===== TEXT SHOWN

1. Field of the Invention
The present invention relates generally to a power control apparatus and method for a mobile communication system, and in particular, to an apparatus and method for performing power control during inter-frequency hard handoff.
2. Description of the Related Art
In general, many mobile communication systems use a Code Division Multiple Access (CDMA) technique. For power control in the reverse link of a CDMA system, the base station measures the strength of the pilot signal transmitted from a mobile station and compares the measured value with a predetermined power control threshold. When the measured pilot signal strength is lower than the threshold, the base station generates a power-up command, and otherwise, when the measured pilot signal strength is higher than the threshold, the base station generates a power-down command. The base station transmits the power control command back to the mobile station in order to control transmission power of the mobile station transmitter. Generally, the power control threshold is set to a predetermined step value according to whether or not there exists a frame error after channel decoding.
In a system where the mobile station and the base station exchange data at certain frequencies, there are times when the frequency being used needs to be changed. The process for changing the frequency is referred to as inter-frequency handoff. Cases of inter-frequency handoff include (1) when the mobile station changes to a frequency of a base station other than the present base station in service, (2) when the mobile station changes from the present frequency to another frequency because of a lack of system capacity for the present frequency or the present frequency has a bad channel environment, and (3) when the mobile station changes from one communication technique to another communication technique.
As one of the initial steps in performing inter-frequency handoff, the base station sends a message commanding the mobile station to measure the channel condition of the new frequency. Upon receipt of the message, the mobile station changes (or shifts) the transmission/reception (Tx/Rx) frequency to the other frequency, measures the strength of the received signal at the changed frequency (or measures Ec/Ior, the energy to interference ratio of the received signal), and then returns to the original frequency. This may occur within a specific frame or over two frames. When measuring the channel condition of the different frequency, transmission of the signal on the original frequency will be interrupted for a moment due to the change of the frequency. This is because the mobile station, using a single frequency synthesizer, simultaneously changes the Tx frequency and the Rx frequency. In order to compensate for the energy loss due to the interruption in signal transmission at one portion within a frame, the mobile station increases transmission power at the other portion within the frame. Here, losing a certain duration within the frame in order to measure the channel condition of the different frequency is referred to as slotted mode (or compressed mode). In slotted mode, the data rate is increased by controlling the spreading factor (SF) at the remaining data transmission duration within the frame. This allows the transmission of data, which would have been transmitted during the non-transmission duration or interruption, during the remaining data transmission duration. In this case, the transmission power at the transmission duration is increased to compensate for the energy loss at the non-transmission duration.

==========
===== SUPPLIED MATERIAL

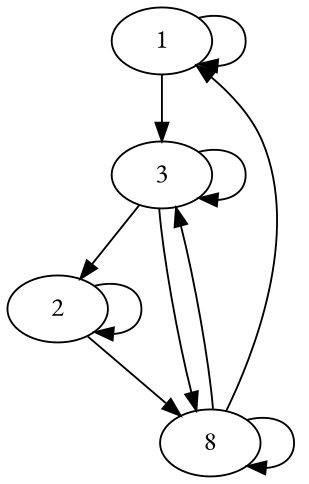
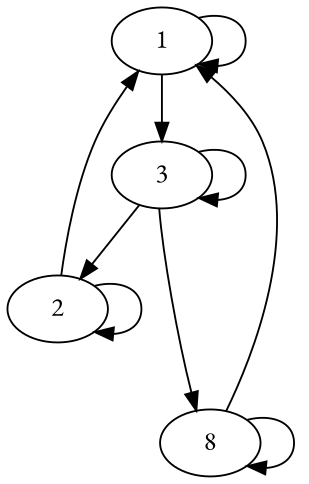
  digraph {
    fontname="EB Garamond"
    node [fontname="EB Garamond"]
    edge [fontname="EB Garamond"]
    1
    3
    2
    n4 [label=8]
    1 -> 1 [prob=0.925449871465]
    1 -> 3 [prob=0.0411311053985]
    3 -> 3 [prob=0.977627604567]
    3 -> 2 [prob=0.0334190231362]
    3 -> n4 [prob=0.022277318238]
-   2 -> n4 [prob=0.761904761905]
+   2 -> 1 [prob=0.761904761905]
    2 -> 2 [prob=0.238095238095]
    n4 -> 1 [prob=0.00096123037488]
-   n4 -> 3 [prob=0.970842678629]
    n4 -> n4 [prob=0.0281960909965]
  }
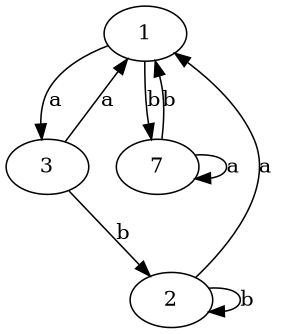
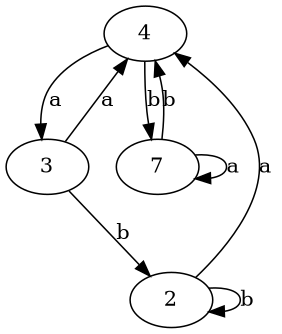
  digraph {
    d2tdocpreamble="\usetikzlibrary{automata}"
    d2tfigpreamble="\tikzstyle{every state}= [ draw=blue!50,very thick,fill=blue!20]  \tikzstyle{auto}= [fill=white]"
    ranksep=0.5
    node [style=state]
    edge [lblstyle=auto topath="bend right"]
-   n1 [label=1]
+   n1 [label=4]
    n2 [label=3]
    n3 [label=7 style="state, accepting"]
    n4 [label=2 style="state, initial"]
    n1 -> n2 [label=a]
    n1 -> n3 [label=b]
    n2 -> n1 [label=a]
    n2 -> n4 [label=b]
    n3 -> n1 [label=b]
    n3 -> n3 [label=a topath="loop above"]
    n4 -> n1 [label=a]
    n4 -> n4 [label=b topath="loop above"]
  }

==========

### SET EXERCISE 1
Rewrite the paragraph of the power control text that begins "In general, many mobile communication systems" as a short bulleted list that keeps its main facts.
### SET EXERCISE 2
According to the power control text, why is transmission on the original frequency briefly interrupted while the mobile station measures a different frequency?
### SET EXERCISE 3
Summarize the power control text in two sentences.
These data entries are separate material from the power control text.

### SOLUTION 1
- Many mobile communication systems use Code Division Multiple Access (CDMA).
- For reverse-link power control, the base station measures the strength of the pilot signal from the mobile station and compares it with a predetermined power control threshold.
- If the measured strength is lower than the threshold, the base station generates a power-up command. If it is higher, the base station generates a power-down command.
- The base station sends the command back to the mobile station to control the transmission power of its transmitter.
- The threshold is generally set to a predetermined step value, depending on whether there is a frame error after channel decoding.

### SOLUTION 2
The mobile station uses a single frequency synthesizer, so it changes the Tx and Rx frequencies at the same time.

### SOLUTION 3
The invention is an apparatus and method for power control during inter-frequency hard handoff in a mobile communication system. In CDMA systems the base station sends power-up or power-down commands based on measured pilot signal strength, and in slotted mode the mobile station briefly stops transmitting to measure another frequency and raises its transmission power in the rest of the frame to make up for the lost energy.